Aim of the task – Find every line below that contains the word "many" and copy each one in full.

Recorded information –
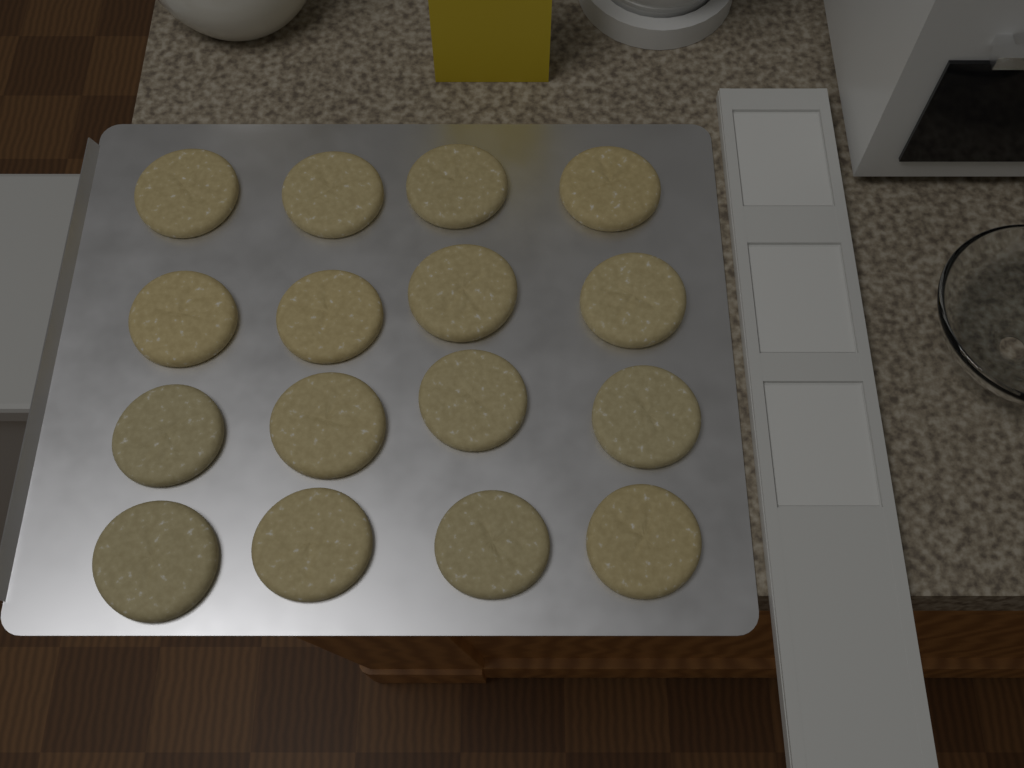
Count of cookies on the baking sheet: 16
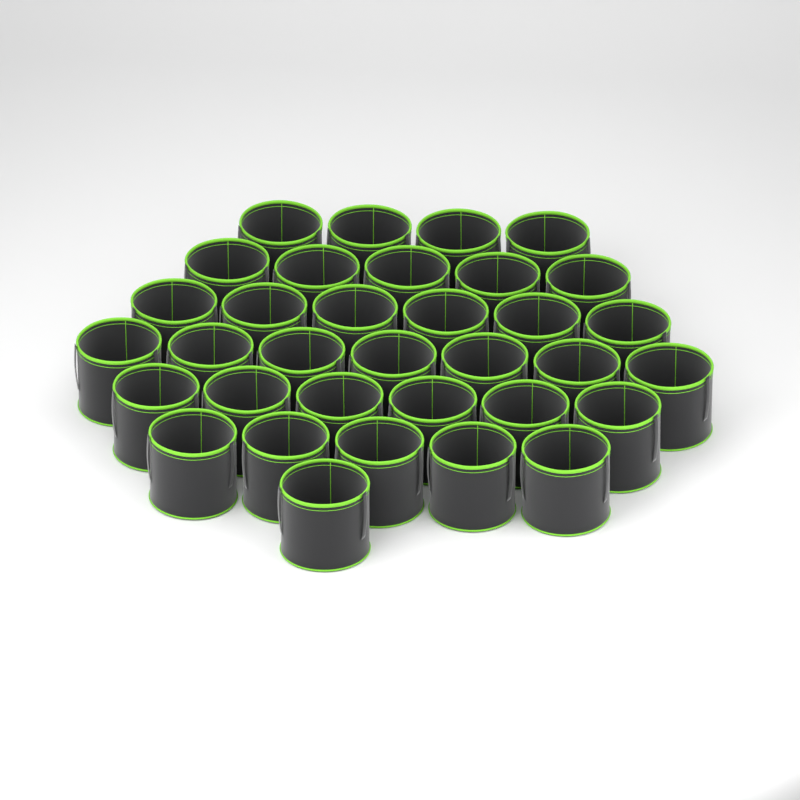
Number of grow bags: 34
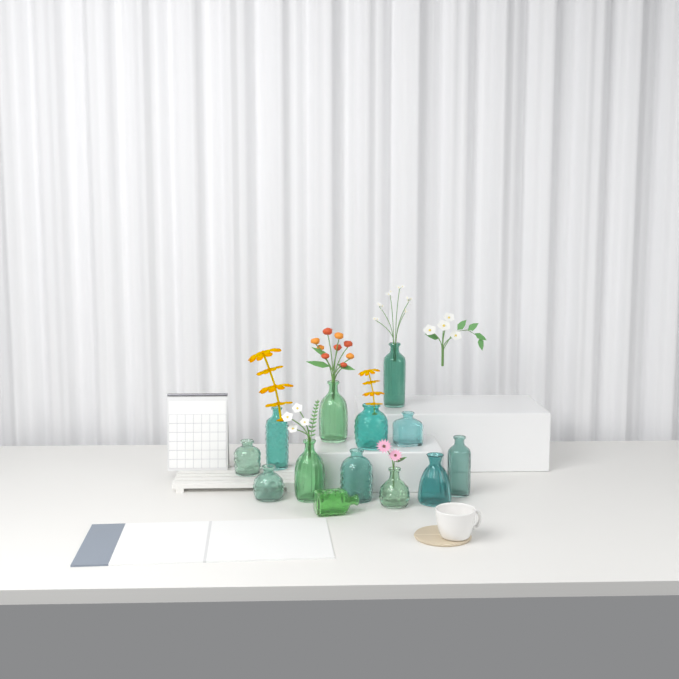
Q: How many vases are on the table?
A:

...

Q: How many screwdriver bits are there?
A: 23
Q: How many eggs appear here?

---

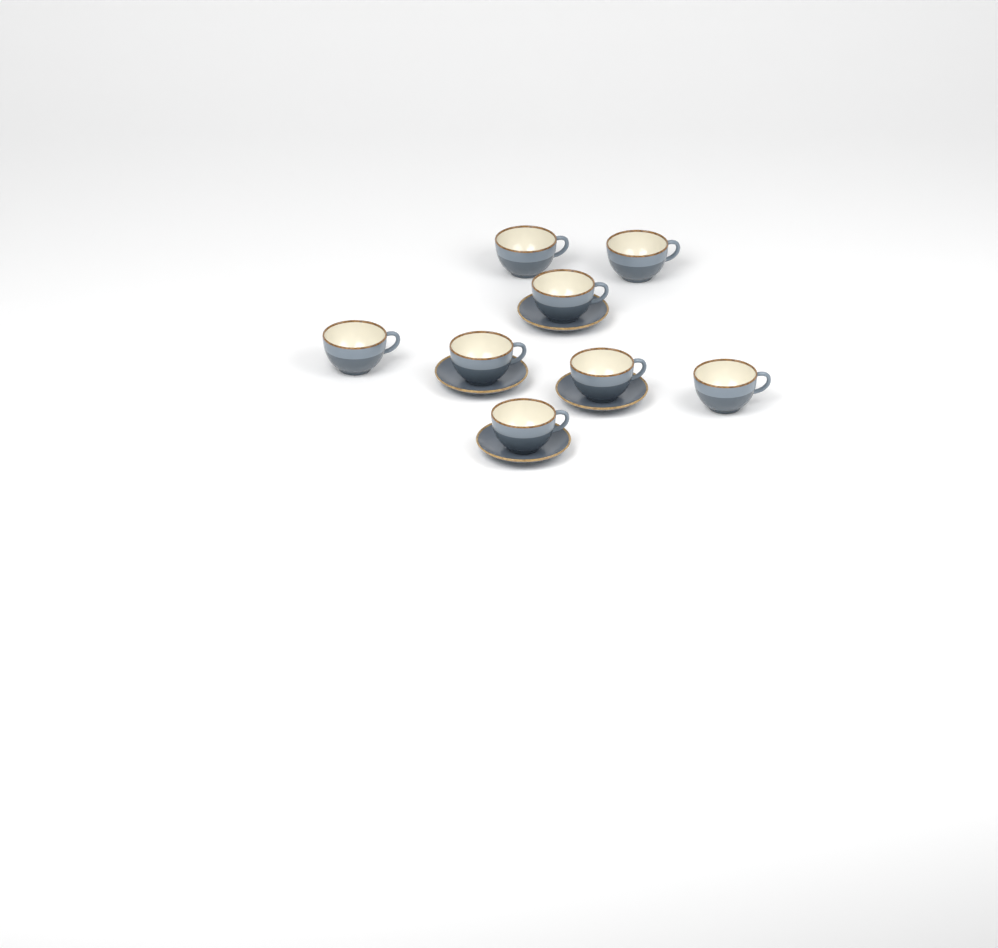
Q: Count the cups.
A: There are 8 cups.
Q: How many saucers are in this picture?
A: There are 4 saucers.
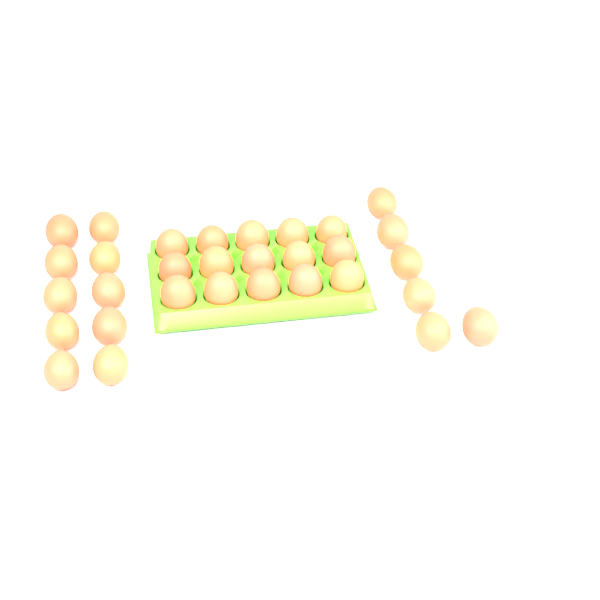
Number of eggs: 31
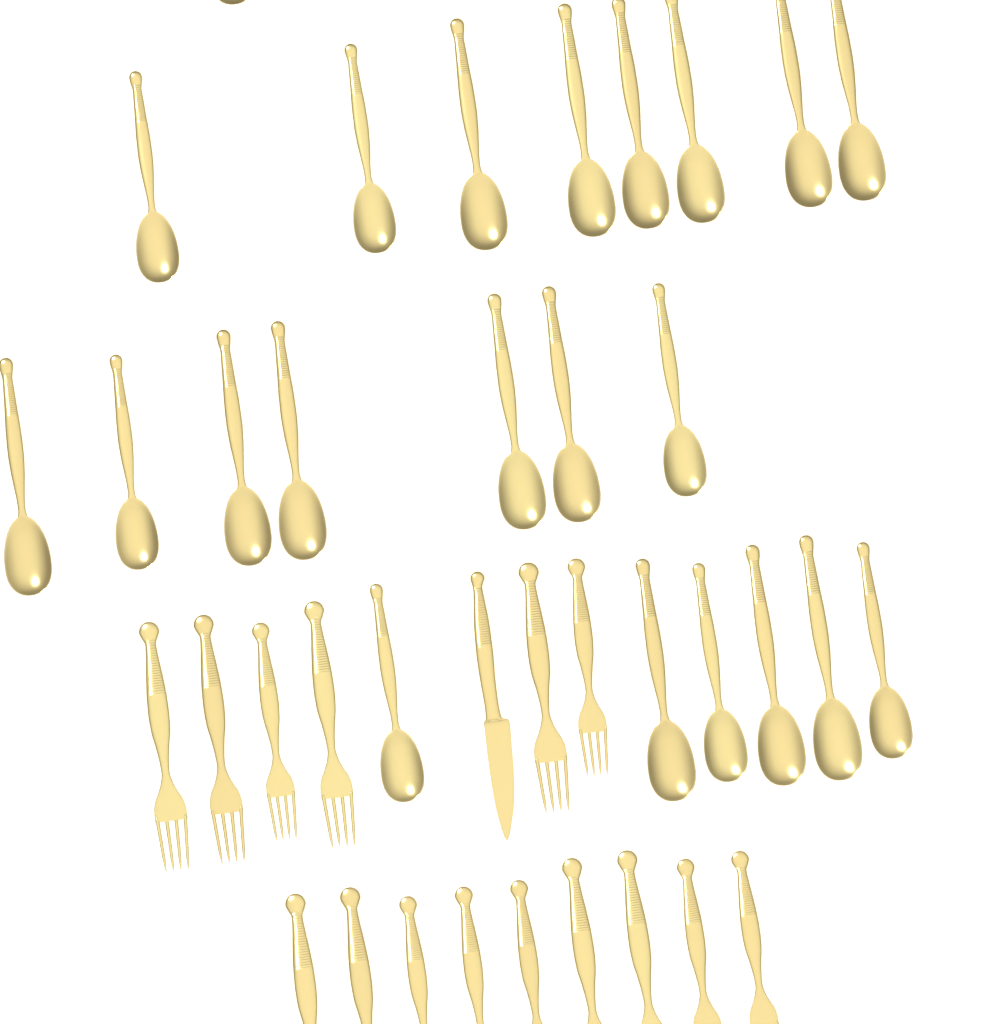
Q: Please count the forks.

Output for this exercise –
Q: How many vases are on the table?
Q: How many screwdriver bits are there?
Q: How many eggs appear here?
Q: How many saucers are in this picture?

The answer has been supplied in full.